Instructions for the task —
All lines from the one bearing "cell phone: present" through the end of the data below must be printed exactly as they stand, with pictures removed.

Entries taken from a collection:
'''
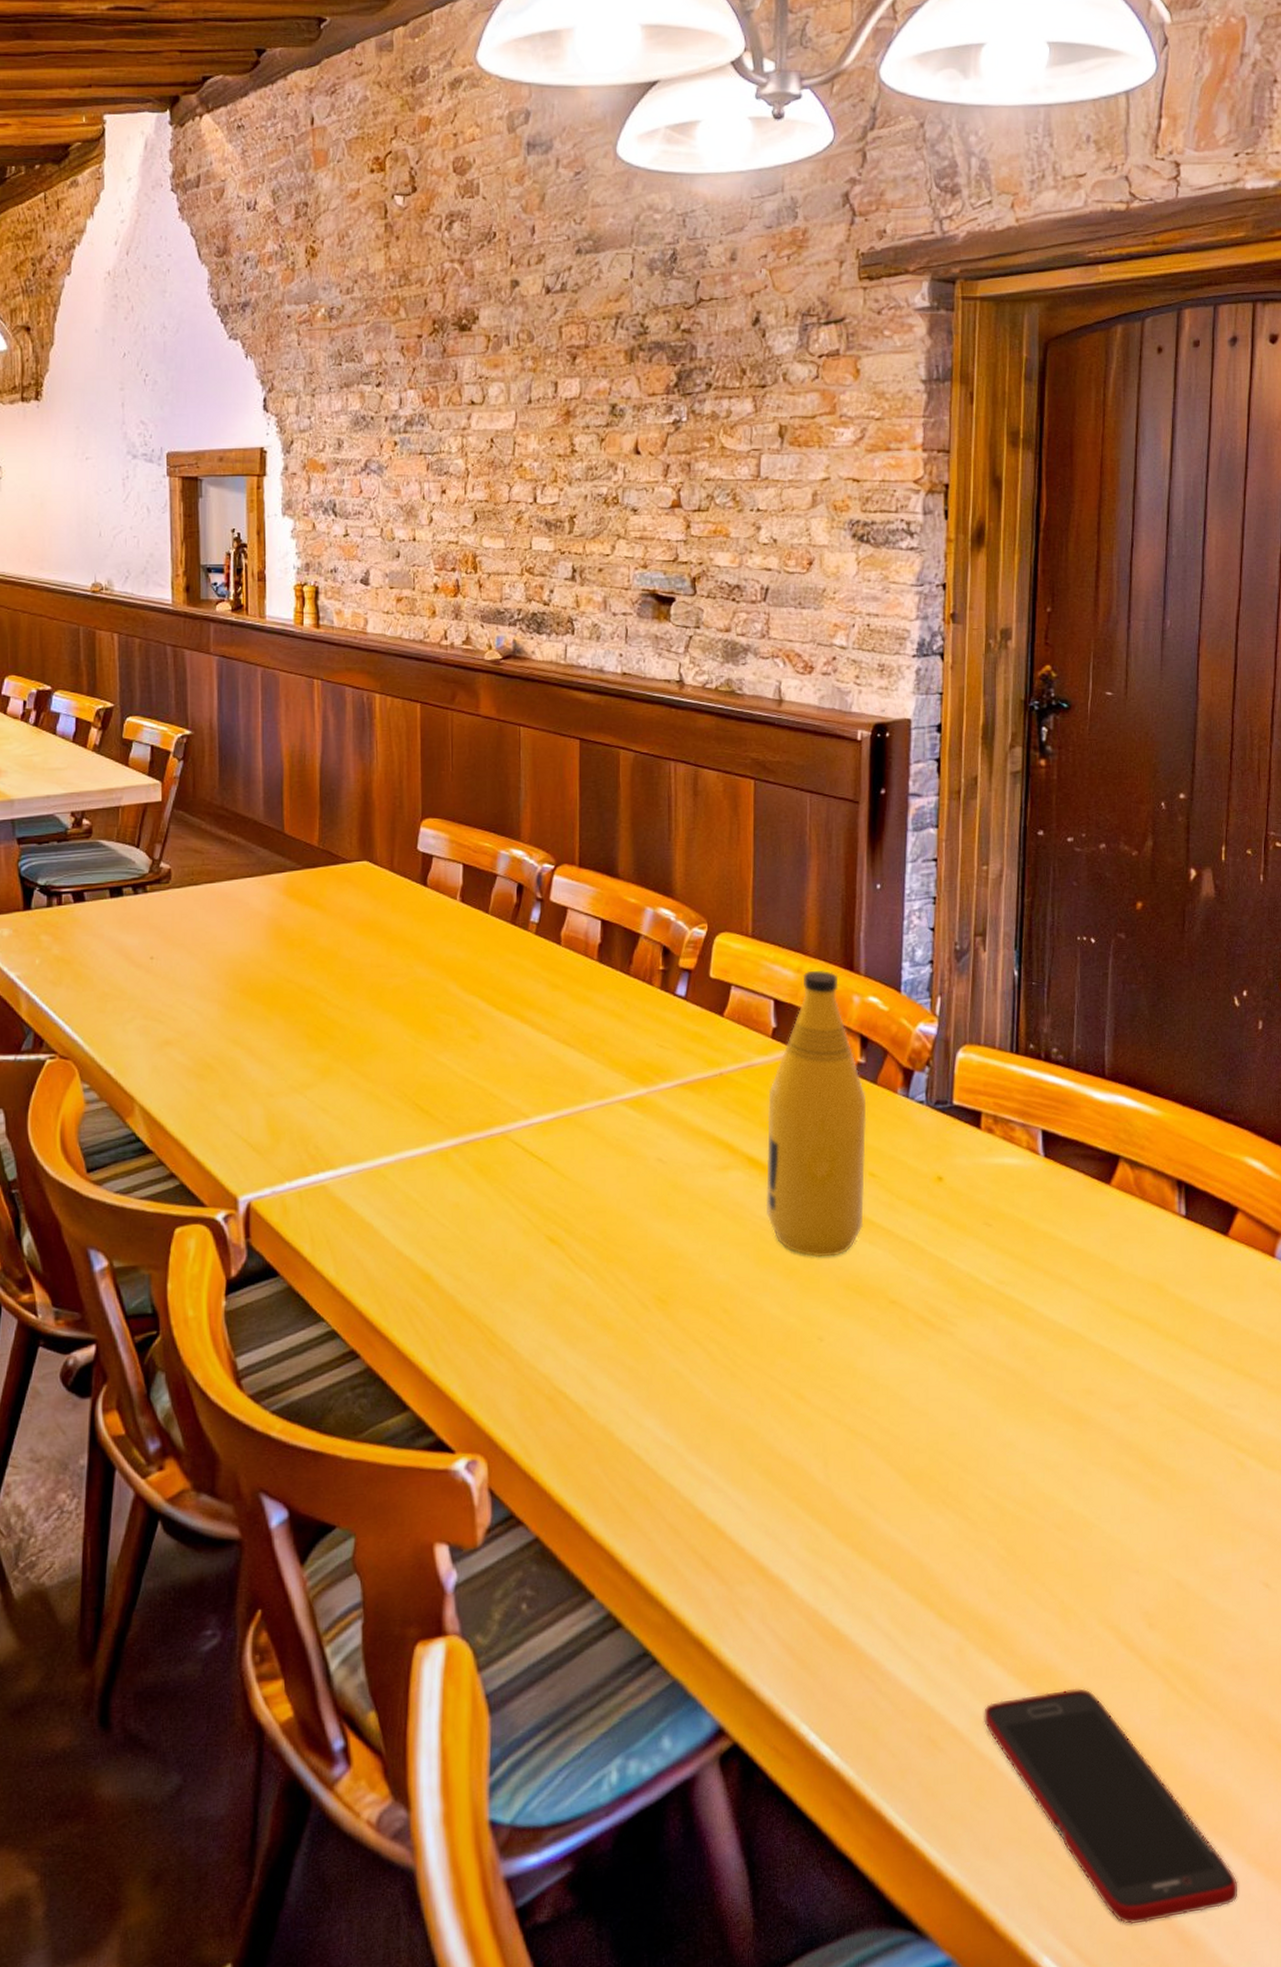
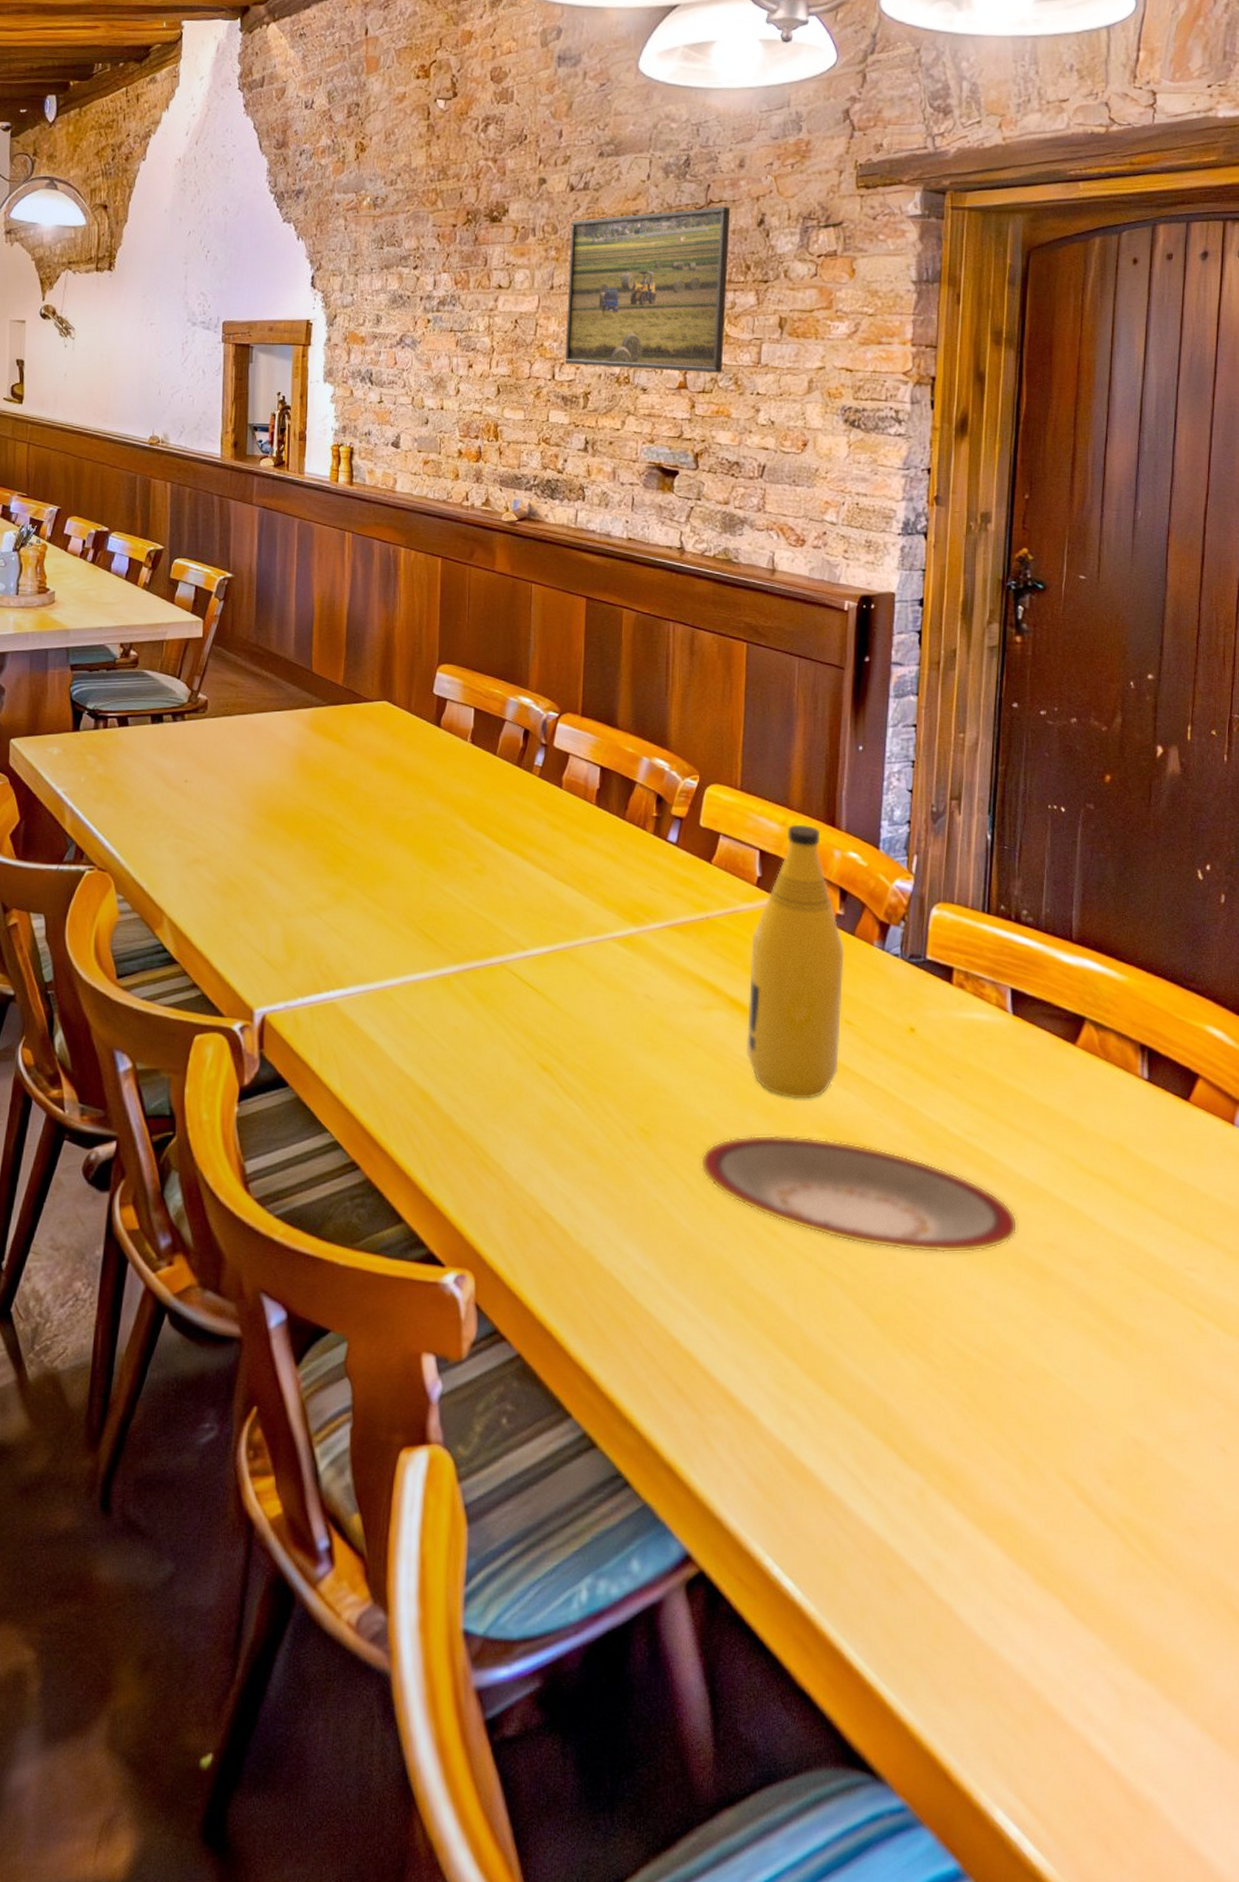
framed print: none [547,305,723,489] -> present [564,206,731,373]
plate: none [721,1295,1054,1407] -> present [700,1134,1018,1254]
cell phone: present [984,1688,1238,1925] -> none [943,1540,1191,1784]

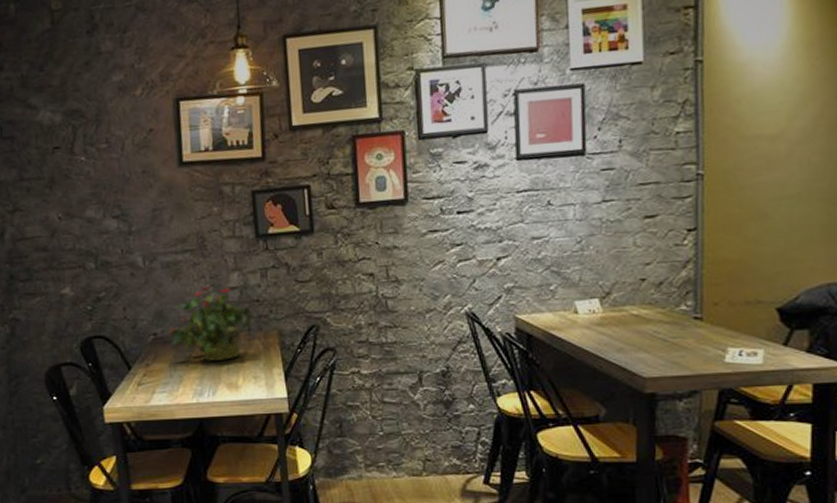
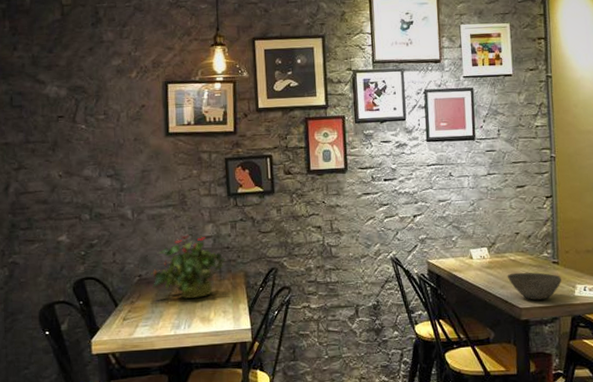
bowl: none [626,331,706,369] -> present [507,272,561,301]

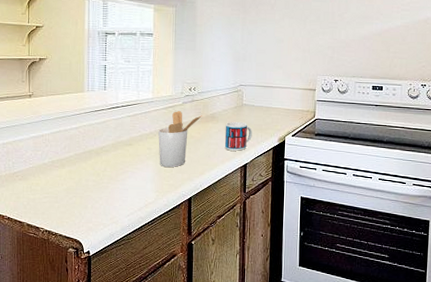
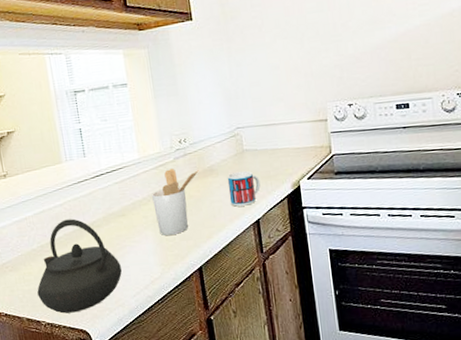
kettle: none [41,141,121,224] -> present [37,219,122,314]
'''
Answer below —
cell phone: present [984,1688,1238,1925] -> none [943,1540,1191,1784]

bowl: none [626,331,706,369] -> present [507,272,561,301]

kettle: none [41,141,121,224] -> present [37,219,122,314]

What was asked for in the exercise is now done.